Controversial ex-Wallaby Israel Folau will return to rugby league with French club Catalans on a one-year deal that has been reluctantly approved by Super League’s governing body.
Folau will link with the Dragons with an eye to lining up in his first rugby league game since 2010 as early as next week, ending his nine-month exile since he last played professionally as a rugby union player over homosexual slurs on social media.
The 30-year-old reached a confidential settlement with Rugby Australia in December after suing the governing body for religious discrimination, and will now return to the game where he first made his name and represented Queensland and Australia as a teenager.
Folau said via a club statement that he acknowledged both the Super League and the RFL had reservations about his controversial views but said his focus was now on returning to professional sport.
“I’m a proud Christian, my beliefs are personal, my intention is not to hurt anyone and I will not be making further public comment about them,” Folau said.
Super League CEO Robert Elstone described Catalans decision to sign Folau as “disappointing”, but said there was no legal grounds to deny the contract.
“Super League deplores the homophobic comments Israel Folau has made in the past, which squarely contradict our sport’s core values,” Elstone said.
“I have sought the opinion of informed voices connected to our game, and the majority share my disappointment that one of our clubs has chosen to sign him.
“There is a strong feeling that the decision to sign him lets down many people connected to our sport.
“I made Catalans Dragons aware of those views.
“However, Super League does not have the authority to veto the registration of players and is satisfied by the due diligence carried out by The Rugby Football League.
“Israel Folau is a free agent, who has the right to work, and he has not been charged or found guilty of any criminal offence.
“Catalans Dragons has assured Super League that strict guidelines are in place to prevent the player from repeating his comments.
“They have also assured us that his contract will be terminated immediately should he do so.”

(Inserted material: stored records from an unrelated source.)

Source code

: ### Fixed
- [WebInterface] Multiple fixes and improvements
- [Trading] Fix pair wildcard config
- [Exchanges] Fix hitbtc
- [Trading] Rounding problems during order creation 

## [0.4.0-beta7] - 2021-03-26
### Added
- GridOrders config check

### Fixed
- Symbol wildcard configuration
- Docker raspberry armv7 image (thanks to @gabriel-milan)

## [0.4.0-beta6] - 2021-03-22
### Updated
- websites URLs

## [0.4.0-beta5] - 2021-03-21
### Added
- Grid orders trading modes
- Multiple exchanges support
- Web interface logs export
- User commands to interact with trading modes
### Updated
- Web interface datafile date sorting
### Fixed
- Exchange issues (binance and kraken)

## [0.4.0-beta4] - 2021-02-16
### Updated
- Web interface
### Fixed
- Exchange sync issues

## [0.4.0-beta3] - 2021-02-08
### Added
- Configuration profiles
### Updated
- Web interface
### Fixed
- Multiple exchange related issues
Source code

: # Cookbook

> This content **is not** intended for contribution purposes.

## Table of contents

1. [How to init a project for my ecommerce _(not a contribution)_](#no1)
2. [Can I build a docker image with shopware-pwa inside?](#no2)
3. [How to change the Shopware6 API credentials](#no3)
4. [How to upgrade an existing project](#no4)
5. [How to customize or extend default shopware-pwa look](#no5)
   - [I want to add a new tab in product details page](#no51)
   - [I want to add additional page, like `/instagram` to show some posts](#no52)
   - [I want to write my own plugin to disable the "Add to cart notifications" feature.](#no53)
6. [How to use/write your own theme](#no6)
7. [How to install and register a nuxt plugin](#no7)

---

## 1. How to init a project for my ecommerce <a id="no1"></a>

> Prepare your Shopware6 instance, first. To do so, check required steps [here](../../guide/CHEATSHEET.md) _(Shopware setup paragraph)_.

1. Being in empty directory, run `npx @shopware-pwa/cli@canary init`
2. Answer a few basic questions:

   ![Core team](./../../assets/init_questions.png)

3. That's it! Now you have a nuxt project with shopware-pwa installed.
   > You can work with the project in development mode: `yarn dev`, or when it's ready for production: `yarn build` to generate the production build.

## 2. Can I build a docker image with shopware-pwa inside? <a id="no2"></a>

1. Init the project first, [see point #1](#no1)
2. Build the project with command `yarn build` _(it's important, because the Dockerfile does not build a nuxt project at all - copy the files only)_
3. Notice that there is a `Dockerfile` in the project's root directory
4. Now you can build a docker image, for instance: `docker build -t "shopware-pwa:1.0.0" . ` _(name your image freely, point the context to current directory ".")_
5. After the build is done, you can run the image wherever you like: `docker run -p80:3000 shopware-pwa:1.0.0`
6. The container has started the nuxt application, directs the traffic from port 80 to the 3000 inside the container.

The RFL echoed Elstone’s stance in a statement of their own, finding that “however distasteful [Folau’s] previous comments, we don’t believe that, under our current regulatory framework, these can prevent his participation in the sport”.
Both current ARLC chairman Peter V’landys and his predecessor Peter Beattie moved to block any NRL bid from Folau with zero tolerance for his anti-gay messaging.
Catalans chairman Bernard Guasch said his club do not share the Folau’s religious beliefs, but wanted to give the dual-code superstar a “new opportunity to shine on the pitch”.
“We do not share or condone those views and we are totally committed to our club and our sport being open and welcoming to everyone,” Guasch said.
“We do not believe that those views should be publicly expressed, especially by a high-profile sports person. We have a signed agreement with the RFL.
“Any transgression will trigger an immediate termination of Israel’s contract and a substantial fine for the club.”
Folau will join the likes of James Maloney, Sam Kasiano, Sam Moa and Sam Tomkins at Catalans, who are coached by former English national mentor Steve McNamara.
His signing is the latest high-profile move back to rugby league, following on from Sonny Bill Williams’ shift to Canadian outfit Toronto Wolfpack while England internationals Gareth Widdop and George Burgess will also line up for Warrington and Wigan respectively after lengthy NRL stints.
Folau scored 73 tries in 91 NRL games for Melbourne and Brisbane during his first stint in the 13-man game, before making an ill-fated code-hop to AFL.
His subsequent move to rugby union saw him dominate the code with three Wallabies player of the year awards and the most tries in Super Rugby history while representing NSW.
The NRL is making no public comment on Catalans decision to sign Folau but a spokesman on Wednesday pointed to ARL Commission chairman Peter V’landys’ statements on inclusiveness made in October last year after he took over from Peter Beattie as head of the ARLC.
V’landys told his personal story of how rugby league changed his life as an immigrant child trying to fit into Australian society.
“The game is inclusive. Israel’s comments are not inclusive,” V’landys said.
“I have no tolerance for people that put other people’s lives (at risk) or (commit) violence. It’s a big statement to make. With due respect to Israel, what he says, young kids listen to. He is a role model. They act on it. And when you’re a kid at school and you get bashed up because you’re different, I don’t think that’s a good thing.
“I think we need to be more inclusive and I think the greatest asset our game has is it is very inclusive.”